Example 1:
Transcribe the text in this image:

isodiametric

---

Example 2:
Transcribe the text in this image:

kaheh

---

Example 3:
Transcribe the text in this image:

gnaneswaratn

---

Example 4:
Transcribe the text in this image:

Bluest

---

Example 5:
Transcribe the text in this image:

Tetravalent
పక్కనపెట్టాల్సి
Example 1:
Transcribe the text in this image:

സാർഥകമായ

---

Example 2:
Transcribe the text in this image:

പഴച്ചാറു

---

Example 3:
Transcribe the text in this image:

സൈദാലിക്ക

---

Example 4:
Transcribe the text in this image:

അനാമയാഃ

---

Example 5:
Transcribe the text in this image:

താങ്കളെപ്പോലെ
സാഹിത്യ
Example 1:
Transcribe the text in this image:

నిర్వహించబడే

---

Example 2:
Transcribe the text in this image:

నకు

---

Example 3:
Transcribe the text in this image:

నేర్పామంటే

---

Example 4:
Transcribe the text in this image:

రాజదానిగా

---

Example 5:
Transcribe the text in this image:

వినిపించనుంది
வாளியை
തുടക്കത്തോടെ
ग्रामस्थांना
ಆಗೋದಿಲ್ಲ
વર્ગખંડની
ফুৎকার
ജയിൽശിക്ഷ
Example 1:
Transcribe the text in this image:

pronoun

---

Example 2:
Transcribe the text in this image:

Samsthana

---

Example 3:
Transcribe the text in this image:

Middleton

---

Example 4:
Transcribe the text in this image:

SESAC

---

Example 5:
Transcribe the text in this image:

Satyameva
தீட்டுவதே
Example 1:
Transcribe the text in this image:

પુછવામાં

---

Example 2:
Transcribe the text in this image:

* _Work required_:
Reproduce the listing in full, exactly, so that no line is missing.

* _Result of the exercise_:
Example 1:
Transcribe the text in this image:

isodiametric

---

Example 2:
Transcribe the text in this image:

kaheh

---

Example 3:
Transcribe the text in this image:

gnaneswaratn

---

Example 4:
Transcribe the text in this image:

Bluest

---

Example 5:
Transcribe the text in this image:

Tetravalent
పక్కనపెట్టాల్సి
Example 1:
Transcribe the text in this image:

സാർഥകമായ

---

Example 2:
Transcribe the text in this image:

പഴച്ചാറു

---

Example 3:
Transcribe the text in this image:

സൈദാലിക്ക

---

Example 4:
Transcribe the text in this image:

അനാമയാഃ

---

Example 5:
Transcribe the text in this image:

താങ്കളെപ്പോലെ
സാഹിത്യ
Example 1:
Transcribe the text in this image:

నిర్వహించబడే

---

Example 2:
Transcribe the text in this image:

నకు

---

Example 3:
Transcribe the text in this image:

నేర్పామంటే

---

Example 4:
Transcribe the text in this image:

రాజదానిగా

---

Example 5:
Transcribe the text in this image:

వినిపించనుంది
வாளியை
തുടക്കത്തോടെ
ग्रामस्थांना
ಆಗೋದಿಲ್ಲ
વર્ગખંડની
ফুৎকার
ജയിൽശിക്ഷ
Example 1:
Transcribe the text in this image:

pronoun

---

Example 2:
Transcribe the text in this image:

Samsthana

---

Example 3:
Transcribe the text in this image:

Middleton

---

Example 4:
Transcribe the text in this image:

SESAC

---

Example 5:
Transcribe the text in this image:

Satyameva
தீட்டுவதே
Example 1:
Transcribe the text in this image:

પુછવામાં

---

Example 2:
Transcribe the text in this image:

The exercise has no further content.